The ongoing claims climbed to 1.44 million, up 26,000 from the previous level in data a week behind the headline figure.
The numbers come a day ahead of the closely-watched nonfarm payrolls report for August, although it falls outside of the survey week that the Bureau of Labor Statistics uses to compile that census. Wall Street expects this report to show job gains totaling 318,000 in August, a notoriously volatile month statistically.
Amid fears that the US is headed for recession, the labor market has provided a bulwark indicating labor demand is strong and consumer spending has held up despite rising inflation.

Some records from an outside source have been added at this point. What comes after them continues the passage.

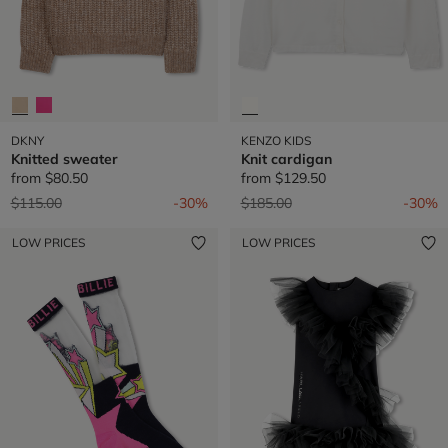
DKNY
KENZO KIDS
Knitted sweater
Knit cardigan
from
$80.50
from
$129.50
Price reduced from
to
Price reduced from
to
$115.00
-30%
$185.00
-30%
LOW PRICES
LOW PRICES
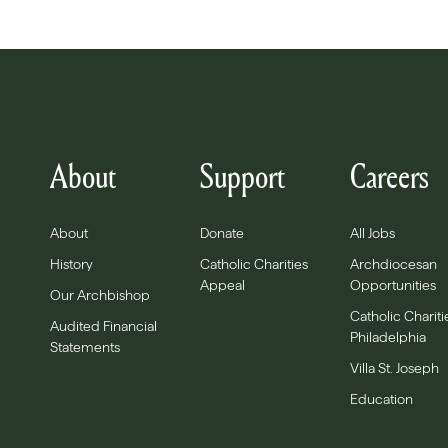
About
Support
Careers
About
Donate
All Jobs
History
Catholic Charities
Archdiocesan
Appeal
Opportunities
Our Archbishop
Catholic Chariti
Audited Financial
Philadelphia
Statements
Villa St. Joseph
Education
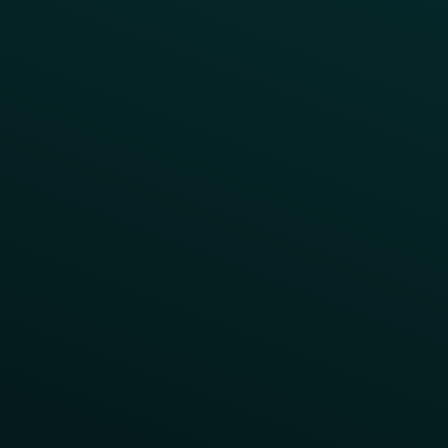
LTOs
Surprise & Delight
Order Direct Promos
Program Benefit Promos
Points Multiplier
App Onboarding
Reward LTOs
App Takeovers
Contact Us
About Us
Advisory Board
UNconference
Careers
Help Center
Status
Pricing
COMPARE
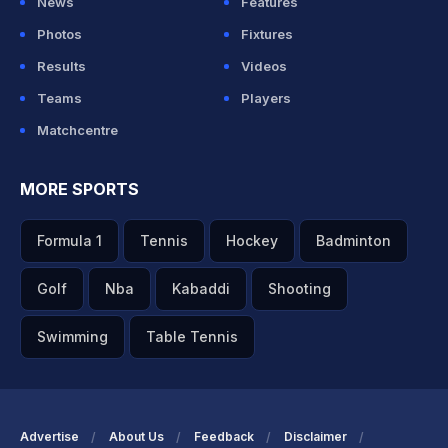
News
Features
Photos
Fixtures
Results
Videos
Teams
Players
Matchcentre
MORE SPORTS
Formula 1
Tennis
Hockey
Badminton
Golf
Nba
Kabaddi
Shooting
Swimming
Table Tennis
Advertise
About Us
Feedback
Disclaimer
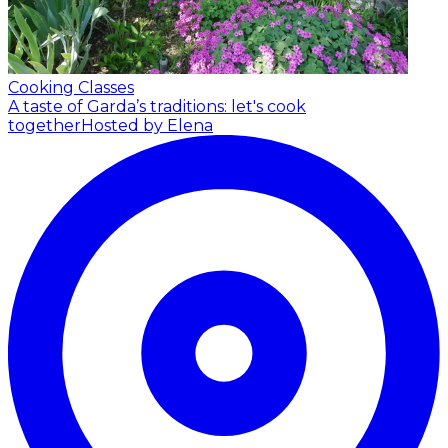
Cooking Classes
A taste of Garda’s traditions: let's cook
together
Hosted by Elena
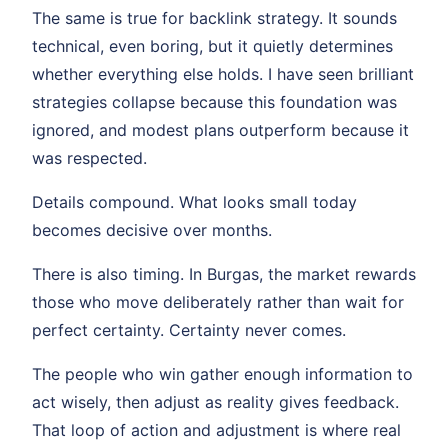
The same is true for backlink strategy. It sounds
technical, even boring, but it quietly determines
whether everything else holds. I have seen brilliant
strategies collapse because this foundation was
ignored, and modest plans outperform because it
was respected.
Details compound. What looks small today
becomes decisive over months.
There is also timing. In Burgas, the market rewards
those who move deliberately rather than wait for
perfect certainty. Certainty never comes.
The people who win gather enough information to
act wisely, then adjust as reality gives feedback.
That loop of action and adjustment is where real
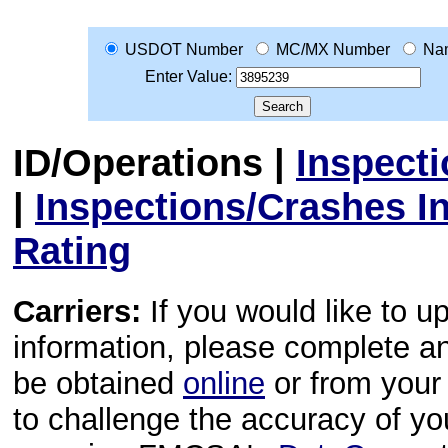
USDOT Number
MC/MX Number
Na
Enter Value:
ID/Operations
|
Inspect
|
Inspections/Crashes I
Rating
Carriers:
If you would like to u
information, please complete 
be obtained
online
or from your 
to challenge the accuracy of y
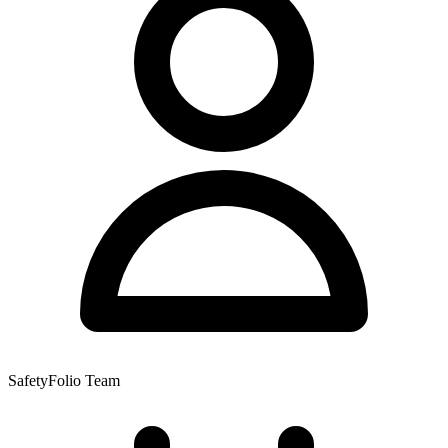
SafetyFolio Team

Earlier this week, the BLS reported that job vacancies have risen to over 11.2 million, exceeding the available labor pool by nearly 2 to 1. Data on Wednesday from payroll firm ADP showed private companies added just 132,000 jobs in August, but most economists have so far kept their forecast of solid growth for the month.
Federal Reserve officials have sought to close the jobs gap and curb inflation through a series of aggressive rate hikes. Despite these moves, inflation remains near its highest level in more than 40 years.
In recent days, several Fed officials have indicated that interest rate moves are likely to continue. In a speech Wednesday, Cleveland Fed President Loretta Mester said she expects the fed funds rate, a benchmark used by banks for overnight lending but also tied to many consumer debt instruments, to rise above 4% by early 2023 becomes. The interest rate is currently targeted in a range of 2.25% to 2.5%.
Separate data released by the BLS on Thursday showed that the fall in productivity in the second quarter was not as sharp as initially reported. The revised productivity level showed a fall of 4.1%, an upward revision of half a percentage point from the original figure. Economists had expected a value of minus 4.3%.
Unit labor costs, or the amount of compensation compared to performance, rose 10.2% in the quarter, 0.4 percentage points less than expected. However, the four-quarter increase of 9.3% is the highest level since the first quarter of 1982.